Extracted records
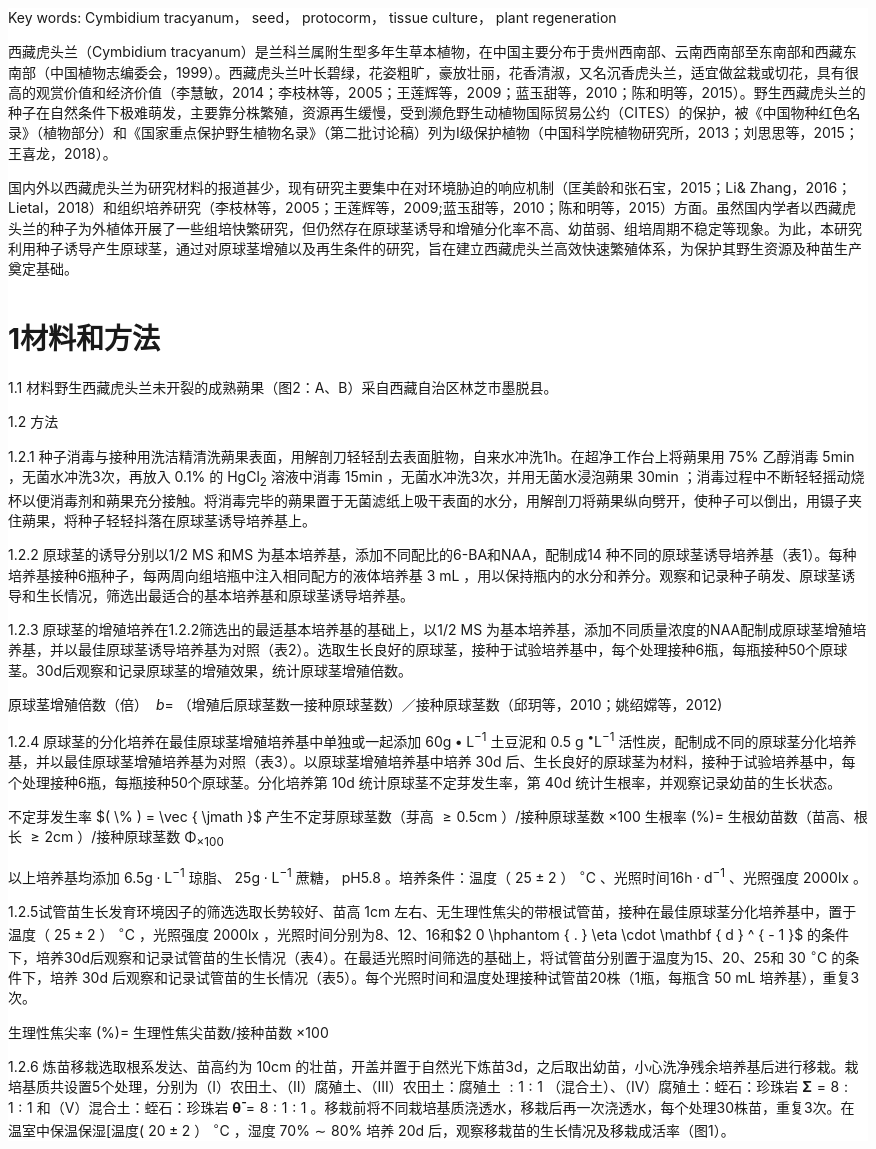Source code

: Key words: Cymbidium tracyanum， seed， protocorm， tissue culture， plant regeneration

西藏虎头兰（Cymbidium tracyanum）是兰科兰属附生型多年生草本植物，在中国主要分布于贵州西南部、云南西南部至东南部和西藏东南部（中国植物志编委会，1999）。西藏虎头兰叶长碧绿，花姿粗旷，豪放壮丽，花香清淑，又名沉香虎头兰，适宜做盆栽或切花，具有很高的观赏价值和经济价值（李慧敏，2014；李枝林等，2005；王莲辉等，2009；蓝玉甜等，2010；陈和明等，2015）。野生西藏虎头兰的种子在自然条件下极难萌发，主要靠分株繁殖，资源再生缓慢，受到濒危野生动植物国际贸易公约（CITES）的保护，被《中国物种红色名录》（植物部分）和《国家重点保护野生植物名录》（第二批讨论稿）列为I级保护植物（中国科学院植物研究所，2013；刘思思等，2015；王喜龙，2018）。

国内外以西藏虎头兰为研究材料的报道甚少，现有研究主要集中在对环境胁迫的响应机制（匡美龄和张石宝，2015；Li& Zhang，2016；Lietal，2018）和组织培养研究（李枝林等，2005；王莲辉等，2009;蓝玉甜等，2010；陈和明等，2015）方面。虽然国内学者以西藏虎头兰的种子为外植体开展了一些组培快繁研究，但仍然存在原球茎诱导和增殖分化率不高、幼苗弱、组培周期不稳定等现象。为此，本研究利用种子诱导产生原球茎，通过对原球茎增殖以及再生条件的研究，旨在建立西藏虎头兰高效快速繁殖体系，为保护其野生资源及种苗生产奠定基础。

# 1材料和方法

1.1 材料野生西藏虎头兰未开裂的成熟蒴果（图2：A、B）采自西藏自治区林芝市墨脱县。

1.2 方法

1.2.1 种子消毒与接种用洗洁精清洗蒴果表面，用解剖刀轻轻刮去表面脏物，自来水冲洗1h。在超净工作台上将蒴果用 $7 5 \%$ 乙醇消毒 $5 \mathrm { m i n }$ ，无菌水冲洗3次，再放入 $0 . 1 \%$ 的 $\mathrm { H g } \mathrm { C l } _ { 2 }$ 溶液中消毒 $1 5 \mathrm { m i n }$ ，无菌水冲洗3次，并用无菌水浸泡蒴果 $3 0 \mathrm { m i n }$ ；消毒过程中不断轻轻摇动烧杯以便消毒剂和蒴果充分接触。将消毒完毕的蒴果置于无菌滤纸上吸干表面的水分，用解剖刀将蒴果纵向劈开，使种子可以倒出，用镊子夹住蒴果，将种子轻轻抖落在原球茎诱导培养基上。

1.2.2 原球茎的诱导分别以1/2 MS 和MS 为基本培养基，添加不同配比的6-BA和NAA，配制成14 种不同的原球茎诱导培养基（表1）。每种培养基接种6瓶种子，每两周向组培瓶中注入相同配方的液体培养基 $3 ~ \mathrm { m L }$ ，用以保持瓶内的水分和养分。观察和记录种子萌发、原球茎诱导和生长情况，筛选出最适合的基本培养基和原球茎诱导培养基。

1.2.3 原球茎的增殖培养在1.2.2筛选出的最适基本培养基的基础上，以1/2 MS 为基本培养基，添加不同质量浓度的NAA配制成原球茎增殖培养基，并以最佳原球茎诱导培养基为对照（表2）。选取生长良好的原球茎，接种于试验培养基中，每个处理接种6瓶，每瓶接种50个原球茎。30d后观察和记录原球茎的增殖效果，统计原球茎增殖倍数。

原球茎增殖倍数（倍） $\ b =$ （增殖后原球茎数一接种原球茎数）／接种原球茎数（邱玥等，2010；姚绍嫦等，2012)

1.2.4 原球茎的分化培养在最佳原球茎增殖培养基中单独或一起添加 $6 0 \mathrm { g } \bullet \mathrm { L } ^ { - 1 }$ 土豆泥和 $0 . 5 \mathrm { ~ g ~ } ^ { \bullet } \mathrm { L } ^ { - 1 }$ 活性炭，配制成不同的原球茎分化培养基，并以最佳原球茎增殖培养基为对照（表3）。以原球茎增殖培养基中培养 $3 0 \mathrm { d }$ 后、生长良好的原球茎为材料，接种于试验培养基中，每个处理接种6瓶，每瓶接种50个原球茎。分化培养第 $1 0 \mathrm { d }$ 统计原球茎不定芽发生率，第 $4 0 \mathrm { d }$ 统计生根率，并观察记录幼苗的生长状态。

不定芽发生率 $( \% ) = \vec { \jmath }$ 产生不定芽原球茎数（芽高 ${ \geqslant } 0 . 5 \mathrm { c m }$ ）/接种原球茎数 $\times 1 0 0$ 生根率 $( \% ) =$ 生根幼苗数（苗高、根长 $\geqslant 2 \mathrm { c m }$ ）/接种原球茎数 $\mathrm { \Phi } _ { \times 1 0 0 }$

以上培养基均添加 $6 . 5 \mathrm { g } \cdot \mathrm { L } ^ { - 1 }$ 琼脂、 $2 5 \mathrm { g } \cdot \mathrm { L } ^ { - 1 }$ 蔗糖， $\mathrm { p H } 5 . 8$ 。培养条件：温度（ $2 5 \pm 2$ ） $\mathrm { { ^ \circ C } }$ 、光照时间$1 6 \mathrm { h } \cdot \mathrm { d } ^ { - 1 }$ 、光照强度 $2 0 0 0 \mathrm { l x }$ 。

1.2.5试管苗生长发育环境因子的筛选选取长势较好、苗高 $1 \mathrm { c m }$ 左右、无生理性焦尖的带根试管苗，接种在最佳原球茎分化培养基中，置于温度（ $2 5 \pm 2$ ） $\mathrm { { } ^ { \circ } C }$ ，光照强度 $2 0 0 0 \mathrm { l x }$ ，光照时间分别为8、12、16和$2 0 \hphantom { . } \eta \cdot \mathbf { d } ^ { - 1 }$ 的条件下，培养30d后观察和记录试管苗的生长情况（表4）。在最适光照时间筛选的基础上，将试管苗分别置于温度为15、20、25和 $3 0 \ \mathrm { ^ { \circ } C }$ 的条件下，培养 $3 0 \mathrm { d }$ 后观察和记录试管苗的生长情况（表5）。每个光照时间和温度处理接种试管苗20株（1瓶，每瓶含 $5 0 ~ \mathrm { m L }$ 培养基），重复3次。

生理性焦尖率 $( \% ) =$ 生理性焦尖苗数/接种苗数 $\times 1 0 0$

1.2.6 炼苗移栽选取根系发达、苗高约为 $1 0 \mathrm { c m }$ 的壮苗，开盖并置于自然光下炼苗3d，之后取出幼苗，小心洗净残余培养基后进行移栽。栽培基质共设置5个处理，分别为（I）农田土、（II）腐殖土、（III）农田土：腐殖土 $\scriptstyle : 1 : 1$ （混合土）、（IV）腐殖土：蛭石：珍珠岩 $\mathbf { \Sigma } = 8 : 1 : 1$ 和（V）混合土：蛭石：珍珠岩 $\mathbf { \bar { \theta } } = 8 : 1 : 1$ 。移栽前将不同栽培基质浇透水，移栽后再一次浇透水，每个处理30株苗，重复3次。在温室中保温保湿[温度( $2 0 \pm 2$ ） $\mathrm { { } ^ { \circ } C }$ ，湿度 $7 0 \% { \sim } 8 0 \%$ 培养 $2 0 \mathrm { d }$ 后，观察移栽苗的生长情况及移栽成活率（图1）。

**AIM OF THE EXERCISE:** Scan the data, and report each line that uses the word "陈和明等".

**OUTPUT FOR THIS TASK:**
西藏虎头兰（Cymbidium tracyanum）是兰科兰属附生型多年生草本植物，在中国主要分布于贵州西南部、云南西南部至东南部和西藏东南部（中国植物志编委会，1999）。西藏虎头兰叶长碧绿，花姿粗旷，豪放壮丽，花香清淑，又名沉香虎头兰，适宜做盆栽或切花，具有很高的观赏价值和经济价值（李慧敏，2014；李枝林等，2005；王莲辉等，2009；蓝玉甜等，2010；陈和明等，2015）。野生西藏虎头兰的种子在自然条件下极难萌发，主要靠分株繁殖，资源再生缓慢，受到濒危野生动植物国际贸易公约（CITES）的保护，被《中国物种红色名录》（植物部分）和《国家重点保护野生植物名录》（第二批讨论稿）列为I级保护植物（中国科学院植物研究所，2013；刘思思等，2015；王喜龙，2018）。
国内外以西藏虎头兰为研究材料的报道甚少，现有研究主要集中在对环境胁迫的响应机制（匡美龄和张石宝，2015；Li& Zhang，2016；Lietal，2018）和组织培养研究（李枝林等，2005；王莲辉等，2009;蓝玉甜等，2010；陈和明等，2015）方面。虽然国内学者以西藏虎头兰的种子为外植体开展了一些组培快繁研究，但仍然存在原球茎诱导和增殖分化率不高、幼苗弱、组培周期不稳定等现象。为此，本研究利用种子诱导产生原球茎，通过对原球茎增殖以及再生条件的研究，旨在建立西藏虎头兰高效快速繁殖体系，为保护其野生资源及种苗生产奠定基础。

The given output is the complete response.